Stool Tests & Colonoscopies for Colorectal Cancer
Colon, or colorectal, cancer is the fourth most common cancer worldwide, and the third most deadly. This is why you must, to quote the Canadian Cancer Society, “Make your bottom your top priority.” It’s recommended that people who are ages 50-74 and not at high risk have a stool test every 2 years, and a colonoscopy when you turn 45. If you remain at a low risk, it’s recommended to get a colonoscopy every 10 years.
Cancer Screening for Women
Mammograms to Detect Breast Cancer
Regular mammograms can detect cancerous cells in breast tissue before a patient even feels any symptoms of the disease. It’s recommended that women between ages 50-74 with a low risk of breast cancer should schedule mammograms once every two years. Women between ages 40-50 should speak with their doctor about their individual risk of breast cancer based on family history and gene testing, and possibly schedule their mammograms earlier than general recommendations. Another important screening method for breast cancer is a clinical breast exam, which is a part of an annual female wellness appointment. This is where a doctor or nurse uses their hands to detect any lumps or unusual texture in the breast, which may indicate the presence of a tumor. Women should also regularly examine themselves for any changes in their breasts in order to know when they should see a doctor for more information.
PAP Smears To Detect Cervical Cancer
Women over the age of 21 should get yearly PAP smears as part of their yearly female wellness appointment to detect early signs of cervical cancer. The PAP test looks for abnormal cells in the cervix that are precancerous, which means they have the potential to turn into cancer if left untreated. Cells are collected from your cervix and examined in a lab. Typically, early interventions are very effective at eliminating any cervical cancer cells. In more extreme cases, the tests give patients a headstart on beating their cancer.
Cancer Screening for Men
Rectal Exam to Detect Prostate Cancer
1 in 8 men will be diagnosed with prostate cancer in their lifetime, which makes screening for it incredibly important! Doctors will determine a patient’s risk for developing prostate cancer and add rectal exams as part of an annual physical starting around age 50. Men who have had family members develop prostate cancer should ask about screening starting at age 45.

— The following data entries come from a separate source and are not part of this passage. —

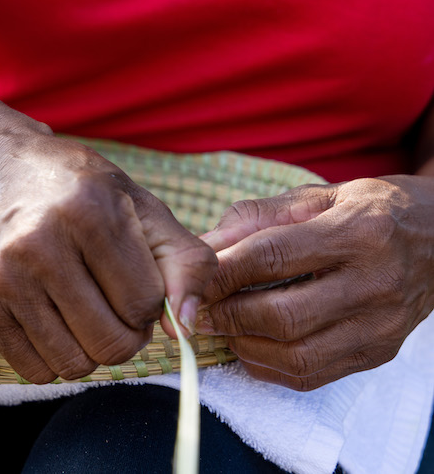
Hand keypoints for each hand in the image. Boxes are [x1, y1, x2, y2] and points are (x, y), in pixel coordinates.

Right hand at [0, 135, 216, 383]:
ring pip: (74, 364)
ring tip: (85, 310)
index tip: (136, 282)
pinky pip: (36, 371)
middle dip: (127, 334)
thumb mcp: (143, 206)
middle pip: (111, 342)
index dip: (152, 304)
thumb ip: (185, 263)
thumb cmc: (79, 189)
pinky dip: (54, 357)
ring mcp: (3, 278)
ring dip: (91, 349)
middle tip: (116, 305)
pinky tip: (53, 318)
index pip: (144, 304)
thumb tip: (184, 331)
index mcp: (88, 213)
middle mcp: (39, 245)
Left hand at [198, 176, 433, 389]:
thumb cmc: (370, 210)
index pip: (271, 257)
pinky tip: (250, 345)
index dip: (222, 273)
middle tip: (198, 308)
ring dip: (243, 345)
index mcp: (357, 232)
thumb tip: (205, 246)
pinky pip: (311, 376)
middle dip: (227, 315)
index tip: (190, 279)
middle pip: (282, 315)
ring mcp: (380, 326)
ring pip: (295, 355)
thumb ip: (258, 216)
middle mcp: (374, 283)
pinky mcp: (378, 354)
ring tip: (222, 326)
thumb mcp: (318, 196)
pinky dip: (268, 367)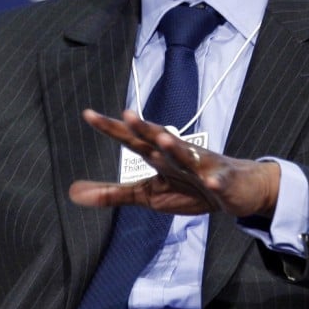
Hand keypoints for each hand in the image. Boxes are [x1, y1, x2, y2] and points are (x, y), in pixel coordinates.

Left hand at [69, 109, 280, 217]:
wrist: (236, 189)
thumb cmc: (189, 186)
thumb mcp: (148, 194)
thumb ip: (113, 193)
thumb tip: (72, 193)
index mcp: (158, 155)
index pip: (131, 139)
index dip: (111, 128)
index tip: (88, 114)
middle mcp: (177, 154)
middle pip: (157, 138)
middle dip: (144, 127)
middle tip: (126, 115)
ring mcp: (201, 165)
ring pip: (187, 155)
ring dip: (175, 147)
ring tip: (163, 139)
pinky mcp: (222, 180)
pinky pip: (218, 181)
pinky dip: (215, 181)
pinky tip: (211, 181)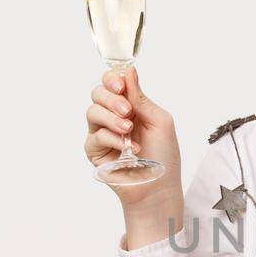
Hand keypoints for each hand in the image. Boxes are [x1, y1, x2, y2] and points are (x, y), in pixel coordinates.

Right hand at [83, 65, 183, 244]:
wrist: (159, 186)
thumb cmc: (164, 155)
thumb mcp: (159, 121)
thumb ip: (141, 97)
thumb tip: (129, 70)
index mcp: (130, 105)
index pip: (112, 83)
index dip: (112, 79)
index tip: (121, 84)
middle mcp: (113, 116)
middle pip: (97, 93)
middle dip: (111, 98)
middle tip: (127, 111)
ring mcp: (102, 133)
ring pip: (92, 112)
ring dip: (111, 117)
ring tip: (129, 129)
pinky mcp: (95, 151)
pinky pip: (95, 136)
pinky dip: (112, 139)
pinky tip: (128, 148)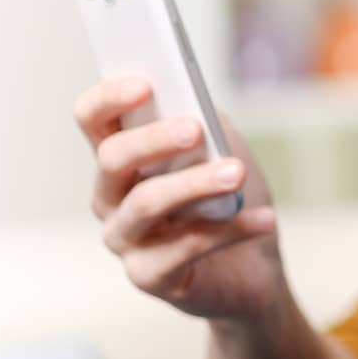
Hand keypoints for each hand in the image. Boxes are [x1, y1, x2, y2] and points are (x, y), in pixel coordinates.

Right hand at [75, 76, 284, 320]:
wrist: (254, 267)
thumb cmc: (228, 199)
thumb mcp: (219, 150)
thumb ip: (203, 122)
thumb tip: (192, 106)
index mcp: (121, 158)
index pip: (92, 119)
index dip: (109, 98)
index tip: (146, 83)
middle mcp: (110, 197)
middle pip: (112, 159)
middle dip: (154, 140)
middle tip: (196, 129)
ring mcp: (125, 239)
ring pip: (146, 203)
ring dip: (195, 183)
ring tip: (237, 172)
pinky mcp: (149, 275)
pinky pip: (185, 248)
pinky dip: (231, 230)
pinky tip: (265, 219)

Self-Examination for Testicular Cancer
Men can develop testicular cancer at any age, but it most often occurs in men between ages 15 and 45. Doctors recommend that all men be familiar with the look and feel of their testicles, and alert them to any change.
Report Any Strange Symptoms to Your Doctor
Keep in mind that this is not an exhaustive list of all of the methods that medicine has for detecting cancer, and many more types of cancer are diagnosed every day than the ones listed here. These are simply the cancers for which we have enough data to develop regular testing schedules and methods. If you experience odd symptoms, regardless of the potential cause, you should contact your doctor. It may alert them to examine you for cancers that are less common, or not as easily tested for. Early detection of a malignant tumor can save your life!